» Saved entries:
● ● ● ● ● ● ●
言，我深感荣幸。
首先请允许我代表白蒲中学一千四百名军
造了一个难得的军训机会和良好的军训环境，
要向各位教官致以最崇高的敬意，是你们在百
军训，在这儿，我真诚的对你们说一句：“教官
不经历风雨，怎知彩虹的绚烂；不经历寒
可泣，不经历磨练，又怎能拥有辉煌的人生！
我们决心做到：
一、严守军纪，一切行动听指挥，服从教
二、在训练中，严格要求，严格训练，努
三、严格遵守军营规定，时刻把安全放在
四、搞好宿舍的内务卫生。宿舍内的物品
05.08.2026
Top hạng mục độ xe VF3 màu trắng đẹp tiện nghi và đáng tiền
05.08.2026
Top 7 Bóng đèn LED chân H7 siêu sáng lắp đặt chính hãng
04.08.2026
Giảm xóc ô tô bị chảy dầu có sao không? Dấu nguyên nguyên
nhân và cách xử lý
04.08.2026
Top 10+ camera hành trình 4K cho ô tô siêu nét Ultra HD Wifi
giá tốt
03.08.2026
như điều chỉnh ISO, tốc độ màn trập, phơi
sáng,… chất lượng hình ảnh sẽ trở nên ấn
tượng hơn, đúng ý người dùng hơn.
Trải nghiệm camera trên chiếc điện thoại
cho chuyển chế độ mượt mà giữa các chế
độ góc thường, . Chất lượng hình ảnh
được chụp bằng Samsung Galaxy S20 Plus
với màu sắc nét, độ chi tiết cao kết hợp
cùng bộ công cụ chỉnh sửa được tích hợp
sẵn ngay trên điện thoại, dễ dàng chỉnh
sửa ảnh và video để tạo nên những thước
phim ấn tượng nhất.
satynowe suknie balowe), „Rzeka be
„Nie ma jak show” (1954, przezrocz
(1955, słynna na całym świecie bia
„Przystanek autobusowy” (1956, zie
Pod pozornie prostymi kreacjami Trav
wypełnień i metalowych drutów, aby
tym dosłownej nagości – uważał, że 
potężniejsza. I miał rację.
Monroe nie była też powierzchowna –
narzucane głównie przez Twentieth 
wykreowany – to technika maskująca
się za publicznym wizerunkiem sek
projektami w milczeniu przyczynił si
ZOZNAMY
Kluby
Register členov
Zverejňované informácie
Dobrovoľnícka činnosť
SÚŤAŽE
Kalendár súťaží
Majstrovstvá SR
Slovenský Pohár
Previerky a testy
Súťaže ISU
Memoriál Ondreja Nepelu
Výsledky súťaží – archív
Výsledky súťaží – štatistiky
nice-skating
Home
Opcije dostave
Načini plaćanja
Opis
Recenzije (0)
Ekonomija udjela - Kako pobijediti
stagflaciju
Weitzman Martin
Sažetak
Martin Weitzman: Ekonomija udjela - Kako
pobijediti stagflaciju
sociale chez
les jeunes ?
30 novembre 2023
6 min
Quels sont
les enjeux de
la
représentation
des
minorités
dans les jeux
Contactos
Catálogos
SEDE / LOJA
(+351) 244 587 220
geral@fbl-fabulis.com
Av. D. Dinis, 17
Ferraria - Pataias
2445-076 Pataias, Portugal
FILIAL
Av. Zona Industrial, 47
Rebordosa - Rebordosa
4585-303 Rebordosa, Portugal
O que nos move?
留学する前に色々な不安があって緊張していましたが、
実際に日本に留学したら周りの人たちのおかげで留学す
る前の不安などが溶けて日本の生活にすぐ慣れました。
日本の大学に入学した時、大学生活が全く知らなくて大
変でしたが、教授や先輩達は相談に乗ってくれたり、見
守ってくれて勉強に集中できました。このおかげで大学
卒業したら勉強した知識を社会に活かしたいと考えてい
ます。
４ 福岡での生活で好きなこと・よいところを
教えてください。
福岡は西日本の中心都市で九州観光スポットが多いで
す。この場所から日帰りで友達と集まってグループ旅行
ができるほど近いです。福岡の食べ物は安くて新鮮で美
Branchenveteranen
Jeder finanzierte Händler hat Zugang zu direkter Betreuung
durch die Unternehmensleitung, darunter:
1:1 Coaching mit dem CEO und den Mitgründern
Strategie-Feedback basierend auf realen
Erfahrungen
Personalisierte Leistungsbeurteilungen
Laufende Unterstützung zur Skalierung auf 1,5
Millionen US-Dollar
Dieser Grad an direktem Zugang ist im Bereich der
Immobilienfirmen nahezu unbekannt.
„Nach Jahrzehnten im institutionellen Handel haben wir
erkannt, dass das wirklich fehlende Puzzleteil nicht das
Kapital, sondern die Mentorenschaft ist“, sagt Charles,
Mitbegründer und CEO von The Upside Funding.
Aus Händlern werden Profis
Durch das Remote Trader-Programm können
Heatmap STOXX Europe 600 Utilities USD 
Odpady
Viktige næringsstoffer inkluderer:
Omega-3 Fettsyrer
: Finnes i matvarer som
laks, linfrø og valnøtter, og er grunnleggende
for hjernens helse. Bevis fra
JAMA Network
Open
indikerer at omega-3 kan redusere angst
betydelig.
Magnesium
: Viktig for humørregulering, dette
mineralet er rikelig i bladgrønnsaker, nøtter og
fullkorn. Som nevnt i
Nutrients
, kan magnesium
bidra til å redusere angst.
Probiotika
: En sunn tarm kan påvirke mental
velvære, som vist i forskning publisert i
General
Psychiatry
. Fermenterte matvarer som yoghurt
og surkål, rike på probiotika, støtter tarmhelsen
● ● ● ● ● ● ●
» Activity: Reproduce the records word for word, starting with their first line and ending with the line that contains "Výsledky súťaží – archív", both of those lines included.

» Output for this exercise:
言，我深感荣幸。
首先请允许我代表白蒲中学一千四百名军
造了一个难得的军训机会和良好的军训环境，
要向各位教官致以最崇高的敬意，是你们在百
军训，在这儿，我真诚的对你们说一句：“教官
不经历风雨，怎知彩虹的绚烂；不经历寒
可泣，不经历磨练，又怎能拥有辉煌的人生！
我们决心做到：
一、严守军纪，一切行动听指挥，服从教
二、在训练中，严格要求，严格训练，努
三、严格遵守军营规定，时刻把安全放在
四、搞好宿舍的内务卫生。宿舍内的物品
05.08.2026
Top hạng mục độ xe VF3 màu trắng đẹp tiện nghi và đáng tiền
05.08.2026
Top 7 Bóng đèn LED chân H7 siêu sáng lắp đặt chính hãng
04.08.2026
Giảm xóc ô tô bị chảy dầu có sao không? Dấu nguyên nguyên
nhân và cách xử lý
04.08.2026
Top 10+ camera hành trình 4K cho ô tô siêu nét Ultra HD Wifi
giá tốt
03.08.2026
như điều chỉnh ISO, tốc độ màn trập, phơi
sáng,… chất lượng hình ảnh sẽ trở nên ấn
tượng hơn, đúng ý người dùng hơn.
Trải nghiệm camera trên chiếc điện thoại
cho chuyển chế độ mượt mà giữa các chế
độ góc thường, . Chất lượng hình ảnh
được chụp bằng Samsung Galaxy S20 Plus
với màu sắc nét, độ chi tiết cao kết hợp
cùng bộ công cụ chỉnh sửa được tích hợp
sẵn ngay trên điện thoại, dễ dàng chỉnh
sửa ảnh và video để tạo nên những thước
phim ấn tượng nhất.
satynowe suknie balowe), „Rzeka be
„Nie ma jak show” (1954, przezrocz
(1955, słynna na całym świecie bia
„Przystanek autobusowy” (1956, zie
Pod pozornie prostymi kreacjami Trav
wypełnień i metalowych drutów, aby
tym dosłownej nagości – uważał, że 
potężniejsza. I miał rację.
Monroe nie była też powierzchowna –
narzucane głównie przez Twentieth 
wykreowany – to technika maskująca
się za publicznym wizerunkiem sek
projektami w milczeniu przyczynił si
ZOZNAMY
Kluby
Register členov
Zverejňované informácie
Dobrovoľnícka činnosť
SÚŤAŽE
Kalendár súťaží
Majstrovstvá SR
Slovenský Pohár
Previerky a testy
Súťaže ISU
Memoriál Ondreja Nepelu
Výsledky súťaží – archív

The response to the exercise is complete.